Iraq: Investigate ‘horrific’ wave of attacks
The Iraqi authorities must urgently launch a thorough, impartial investigation into a wave of bomb attacks and shootings across Iraq on Sunday which reportedly killed at least 81 people, many of them civilians, and left scores more injured, Amnesty International said.
The apparently coordinated attacks in multiple cities appear to have targeted Iraqi civilians. Members of the security and armed forces also seemed to have been targeted. Car bomb explosions in several, predominantly Shi’a areas were among the deadliest attacks.
“This horrific wave of attacks shows an utter disregard for humanity – the Iraqi authorities must ensure an immediate, thorough, impartial, and transparent investigation is carried out and those responsible are brought to justice in proceedings that comply with the most rigorous internationally recognized standards for fair trial,” said Hassiba Hadj Sahraoui, Deputy Director for the Middle East and North Africa at Amnesty International.
“There is no justification for the deliberate targeting of civilians – it is abhorrent and shows a total disregard for international human rights standards as well as the basic principles of humanity.”
Several bombings across southern Iraq – including in the cities of Basra and Nasiriyah and a market near the Imam Ali al-Sharqi shrine – also resulted in deaths and injuries.

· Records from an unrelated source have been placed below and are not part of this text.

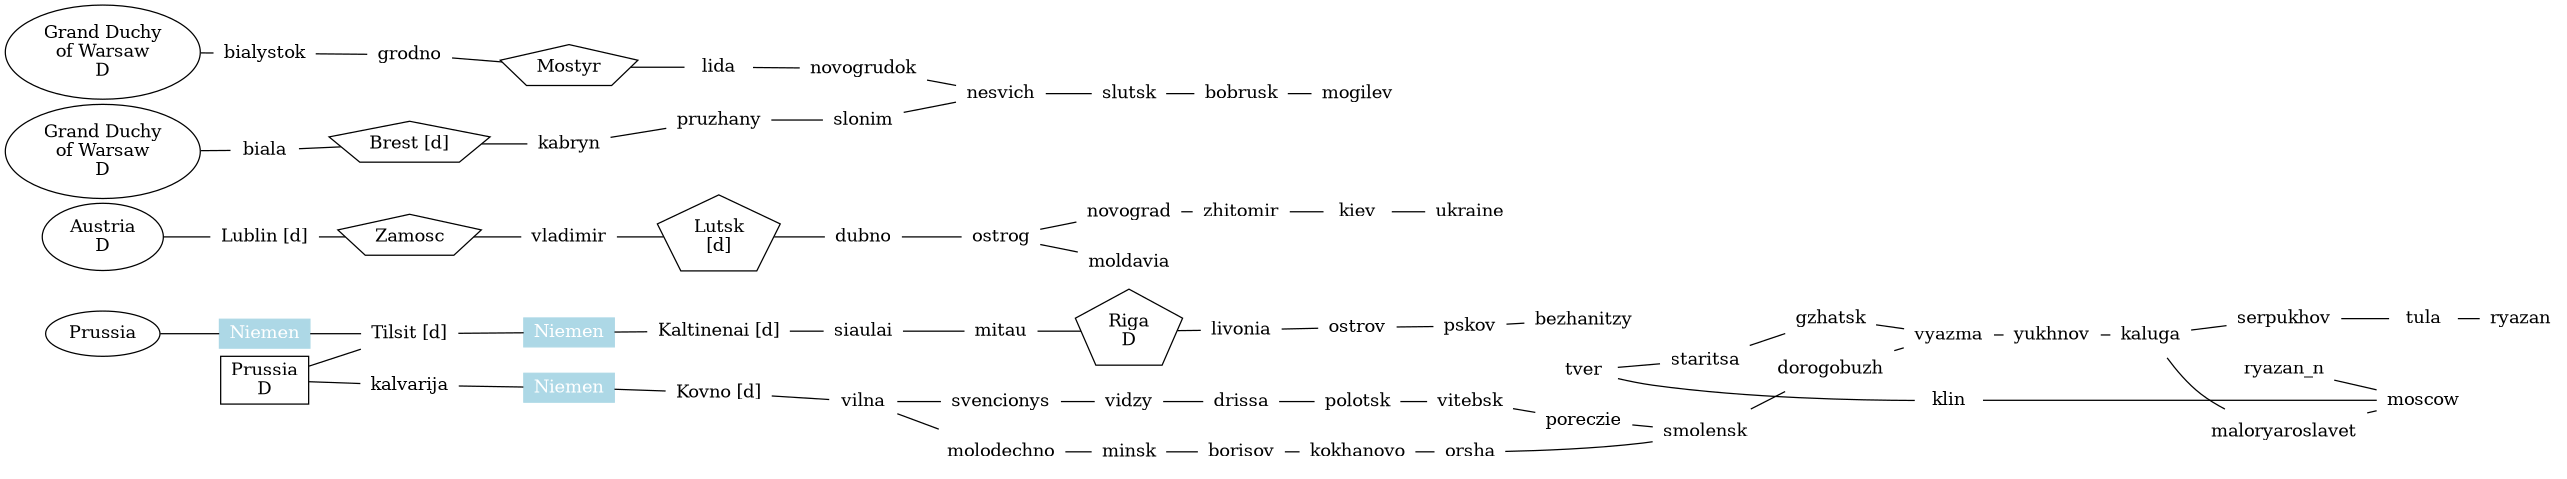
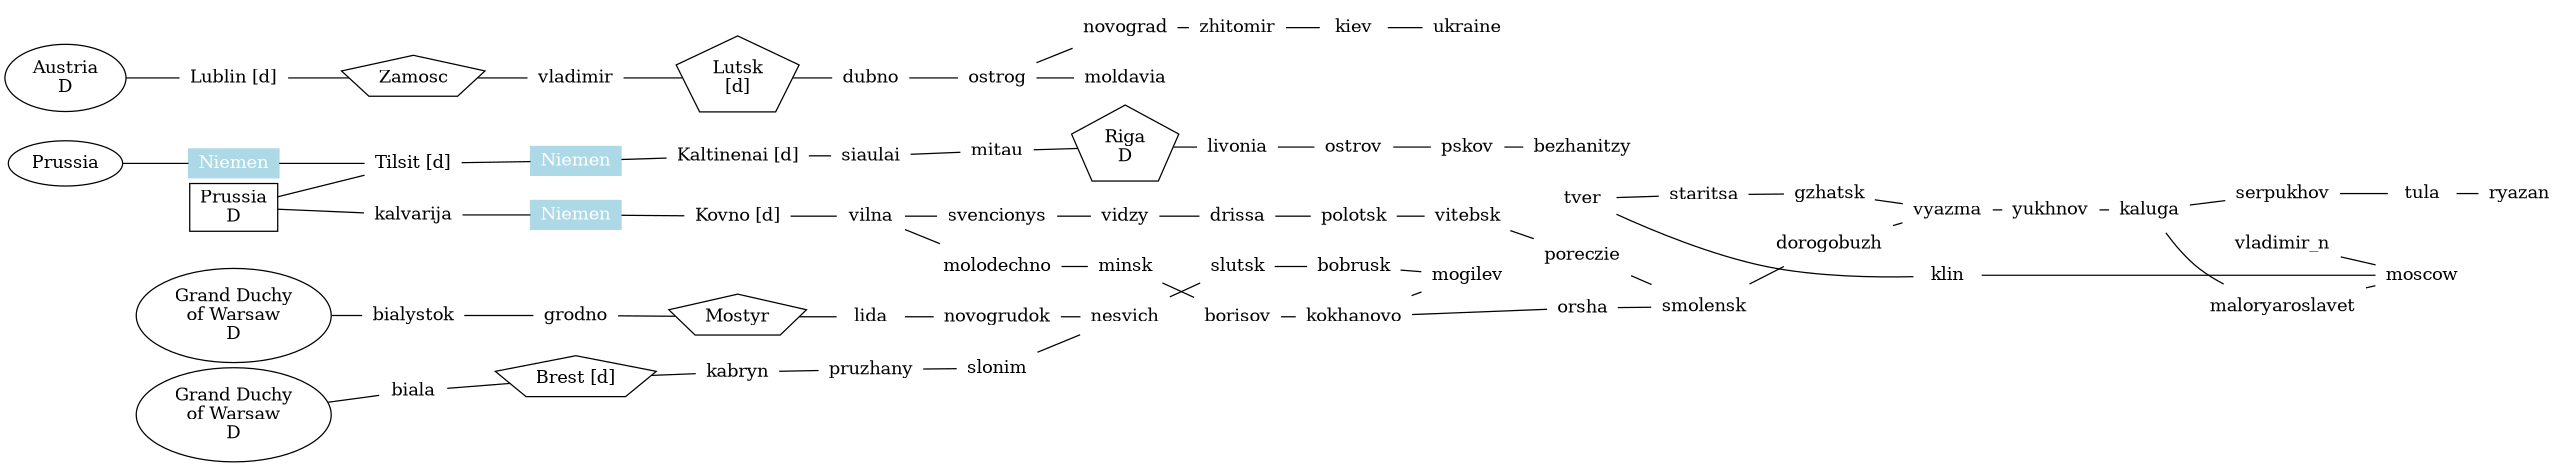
  strict graph {
    nodesep=0.05
    ordering=in
    rankdir=LR
    ranksep=0.05
    node [shape=none]
    n1 [color=lightblue fillcolor=lightblue fontcolor=white height=.2 label=Niemen shape=box style=filled width=.8]
    n2 [color=lightblue fillcolor=lightblue fontcolor=white height=.2 label=Niemen shape=box style=filled width=.8]
    n3 [color=lightblue fillcolor=lightblue fontcolor=white height=.2 label=Niemen shape=box style=filled width=.8]
    n4 [label="Tilsit [d]"]
    n5 [label="Kaltinenai [d]"]
    n6 [label="Kovno [d]"]
    ostrog
    novograd
    moldavia
    zhitomir
    kiev
    ukraine
    n13 [label="Austria\nD" shape=oval]
    n14 [label="Lublin [d]"]
    n15 [label=Zamosc shape=pentagon]
    vladimir
    n17 [label="Lutsk\n[d]" shape=pentagon]
    dubno
    n19 [label="Grand Duchy\nof Warsaw\nD" shape=oval]
    bialystok
    grodno
    n22 [label=Mostyr shape=pentagon]
    lida
    novogrudok
    nesvich
    slutsk
    bobrusk
    mogilev
    n29 [label="Grand Duchy\nof Warsaw\nD" shape=oval]
    biala
    n31 [label="Brest [d]" shape=pentagon]
    kabryn
    pruzhany
    slonim
    siaulai
    vilna
    n37 [label=Prussia shape=oval]
    mitau
    n39 [label="Riga\nD" shape=pentagon]
    livonia
    n41 [label="Prussia\nD" shape=box]
    kalvarija
-   vladimir_n [label=ryazan_n]
+   vladimir_n
    moscow
    tver
    klin
    staritsa
    gzhatsk
    vyazma
    yukhnov
    kaluga
    serpukhov
    maloryaroslavet
    tula
    ryazan
    svencionys
    molodechno
    vidzy
    minsk
    drissa
    polotsk
    vitebsk
    poreczie
    smolensk
    dorogobuzh
    borisov
    kokhanovo
    orsha
    ostrov
    pskov
    bezhanitzy
    subgraph sub_1 {
      n1
      n2
      n3
    }
    n1 -- n4
    n2 -- n5
    n3 -- n6
    n4 -- n2
    n5 -- siaulai
    n6 -- vilna
    ostrog -- novograd
    ostrog -- moldavia
    novograd -- zhitomir
    zhitomir -- kiev
    kiev -- ukraine
    n13 -- n14
    n14 -- n15
    n15 -- vladimir
    vladimir -- n17
    n17 -- dubno
    dubno -- ostrog
    n19 -- bialystok
    bialystok -- grodno
    grodno -- n22
    n22 -- lida
    lida -- novogrudok
    novogrudok -- nesvich
    nesvich -- slutsk
    slutsk -- bobrusk
    bobrusk -- mogilev
    n29 -- biala
    biala -- n31
    n31 -- kabryn
    kabryn -- pruzhany
    pruzhany -- slonim
    slonim -- nesvich
    siaulai -- mitau
    vilna -- svencionys
    vilna -- molodechno
    n37 -- n1
    mitau -- n39
    n39 -- livonia
    livonia -- ostrov
    n41 -- n4
    n41 -- kalvarija
    kalvarija -- n3
    vladimir_n -- moscow
    tver -- klin
    tver -- staritsa
    klin -- moscow
    staritsa -- gzhatsk
    gzhatsk -- vyazma
    vyazma -- yukhnov
    yukhnov -- kaluga
    kaluga -- serpukhov
    kaluga -- maloryaroslavet
    serpukhov -- tula
    maloryaroslavet -- moscow
    tula -- ryazan
    svencionys -- vidzy
    molodechno -- minsk
    vidzy -- drissa
    minsk -- borisov
    drissa -- polotsk
    polotsk -- vitebsk
    vitebsk -- poreczie
    poreczie -- smolensk
    smolensk -- dorogobuzh
    dorogobuzh -- vyazma
    borisov -- kokhanovo
+   kokhanovo -- mogilev
    kokhanovo -- orsha
    orsha -- smolensk
    ostrov -- pskov
    pskov -- bezhanitzy
  }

Meanwhile, a car bomb near the northern city of Kirkuk appeared to have targeted people lining up to seek employment at an oil facility, and two explosions in Kirkuk itself killed three people and wounded scores more.
Nobody has yet claimed responsibility for the attacks
Trial in absentia
The attacks came as an Iraqi court sentenced the Iraqi Vice-President Tareq al-Hashemi to death after he was convicted, together with his son-in-law, Ahmed Qahtan for allegedly ordering killing a lawyer and a Shi’a security official.
Al-Hashemi, is now in Turkey and has been in office since 2005.
He has denied the charges, which he claims are politically motivated.
“The death penalty is the ultimate cruel, degrading and inhuman punishment and a violation of the right to life. This latest sentence is part of an alarming and sweeping use of the death penalty in Iraq. We call on the authorities to commute al-Hashemi’s sentence immediately” said Hassiba Hadj Sahraoui.
In December, state run TV channel Al-Iraqiya broadcast "confessions" by men said to be al-Hashemi’s bodyguards saying that they had killed police officers and officials from ministries in exchange for payoffs from al-Hashemi. This is in violation of fair trial standards, especially the presumption of innocence.
One of the bodyguards, Amer al-Battawi, died in custody in March 2012 after being held for three months. His family reportedly claimed his body bore signs of having been tortured.
The Iraqi authorities denied the torture allegations and said al-Battawi died of kidney failure.
One of al-Hashemi's female employees is currently in detention.
Rasha Nameer Jaafer al-Hussain, who was working at the Iraqi Vice-President’s Office, was arrested without a warrant at her parents’ house in Baghdad district on 1 January 2012. The security forces claimed they were taking her away for questioning and that she would return two hours later. Her family did not hear of her whereabouts for weeks.
A second woman, Bassima Saleem Kiryakos, was released, apparently without charge, on around 10 April. She was arrested after her house in Baghdad was raided by over 15 armed security men in military uniform. The men did not have an arrest warrant.